* [Exercise objective]: Could each entry below be written out exactly, with every picture dropped?

* [Data to process]:

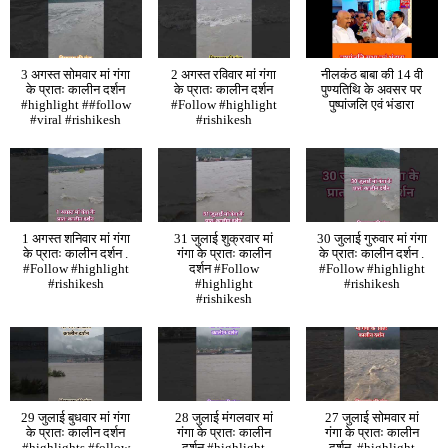
3 अगस्त सोमवार मां गंगा
2 अगस्त रविवार मां गंगा
नीलकंठ बाबा की 14 वी
के प्रातः कालीन दर्शन
के प्रातः कालीन दर्शन
पुण्यतिथि के अवसर पर
#highlight ##follow
#Follow #highlight
पुष्पांजलि एवं भंडारा
#viral #rishikesh
#rishikesh
1 अगस्त शनिवार मां गंगा
31 जुलाई शुक्रवार मां
30 जुलाई गुरुवार मां गंगा
के प्रातः कालीन दर्शन .
गंगा के प्रातः कालीन
के प्रातः कालीन दर्शन .
#Follow #highlight
दर्शन #Follow
#Follow #highlight
#rishikesh
#highlight
#rishikesh
#rishikesh
29 जुलाई बुधवार मां गंगा
28 जुलाई मंगलवार मां
27 जुलाई सोमवार मां
के प्रातः कालीन दर्शन
गंगा के प्रातः कालीन
गंगा के प्रातः कालीन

* [Exercise response]:
3 अगस्त सोमवार मां गंगा
2 अगस्त रविवार मां गंगा
नीलकंठ बाबा की 14 वी
के प्रातः कालीन दर्शन
के प्रातः कालीन दर्शन
पुण्यतिथि के अवसर पर
#highlight ##follow
#Follow #highlight
पुष्पांजलि एवं भंडारा
#viral #rishikesh
#rishikesh
1 अगस्त शनिवार मां गंगा
31 जुलाई शुक्रवार मां
30 जुलाई गुरुवार मां गंगा
के प्रातः कालीन दर्शन .
गंगा के प्रातः कालीन
के प्रातः कालीन दर्शन .
#Follow #highlight
दर्शन #Follow
#Follow #highlight
#rishikesh
#highlight
#rishikesh
#rishikesh
29 जुलाई बुधवार मां गंगा
28 जुलाई मंगलवार मां
27 जुलाई सोमवार मां
के प्रातः कालीन दर्शन
गंगा के प्रातः कालीन
गंगा के प्रातः कालीन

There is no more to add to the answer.